BUSINESS contracts signed prior to the coronavirus outbreak may not be fulfilled, according to two local lawyers, because of their inclusion of a ‘force majeure’ clause, designed to remove liability in the event of natural or unavoidable catastrophes. In view of the consequences of the outbreak, including measures and restrictions introduced by the local government, Covid-19 could be considered a case of ‘force majeure.’ On occasions when an unpredictable impediment beyond the control of the parties renders the performance of a given contract absolutely impossible, the parties may, according to Macau law, be exempted from honoring their business contracts. In an article issued by Rato, Ling, Lei & Cortés Advogados, lawyers Pedro Cortés and José Filipe Salreta argue that recourse to a ‘force majeure’ clause can take place under only a specific contract. The contract depends on whether the parties have inserted a specific clause to that effect – or under the general stipulations of the law, such as Decree-Law 74/99/M (legal regime of public works contracts).

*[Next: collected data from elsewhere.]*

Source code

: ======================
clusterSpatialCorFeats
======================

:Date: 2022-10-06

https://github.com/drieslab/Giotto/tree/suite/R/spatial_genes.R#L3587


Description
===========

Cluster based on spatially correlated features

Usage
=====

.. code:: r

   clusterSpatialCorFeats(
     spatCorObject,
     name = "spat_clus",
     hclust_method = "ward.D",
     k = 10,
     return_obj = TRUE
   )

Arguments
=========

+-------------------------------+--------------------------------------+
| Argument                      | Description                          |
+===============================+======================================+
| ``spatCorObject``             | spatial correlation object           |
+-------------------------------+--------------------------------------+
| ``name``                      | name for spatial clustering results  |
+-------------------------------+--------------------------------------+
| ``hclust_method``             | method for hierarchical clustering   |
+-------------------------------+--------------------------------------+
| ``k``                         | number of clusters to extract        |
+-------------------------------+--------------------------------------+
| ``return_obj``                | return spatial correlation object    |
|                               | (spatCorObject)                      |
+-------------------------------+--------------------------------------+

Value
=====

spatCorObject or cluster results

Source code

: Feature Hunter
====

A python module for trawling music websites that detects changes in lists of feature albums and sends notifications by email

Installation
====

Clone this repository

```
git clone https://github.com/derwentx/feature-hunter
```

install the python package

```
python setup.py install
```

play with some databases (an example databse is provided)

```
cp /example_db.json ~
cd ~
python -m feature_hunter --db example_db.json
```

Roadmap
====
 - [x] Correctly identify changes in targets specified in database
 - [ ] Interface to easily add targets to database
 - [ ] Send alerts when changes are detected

“The recourse to ‘force majeure’ is difficult to consider since it does not exist as an autonomous legal concept under Macau law – except in the referred regime of public works contracts – without prejudice of the definitions that might exist in a specific contract,” said Cortés and Salreta. “The mention of ‘force majeure’ in Macau law is manifold. However, and without prejudice to the specific case of the abovementioned Decree-Law 74/99/M, it does not exist as a general clause for termination under Macau law,” wrote the lawyers. They added that con
tracts could be terminated based only on the law or by mutual agreement. Meanwhile, Macau has another legal framework to cover cases when a contract cannot be fulfilled but its non-fulfillment cannot be attributed to the debtor. This allows the injured party to terminate the contract or modify it according to the actual situation. However, this is only possible if the circumstances on which the parties based the decision to conclude a contract have undergone an abnormal change. As a general rule, when performance becomes impossible for reasons not attributable to the debtor, the obligation will be extinguished. The lawyers then suggested that another solution would be the termination or modification of a contract due to changing circumstances. “However, the termination or modification of a contract due to changing circumstances is rarely applied by the Macau courts, since the obligations which ensue from a contract must gravely breach the principle of good faith and must not arise from the normal course of the business at hand,” said the lawyers.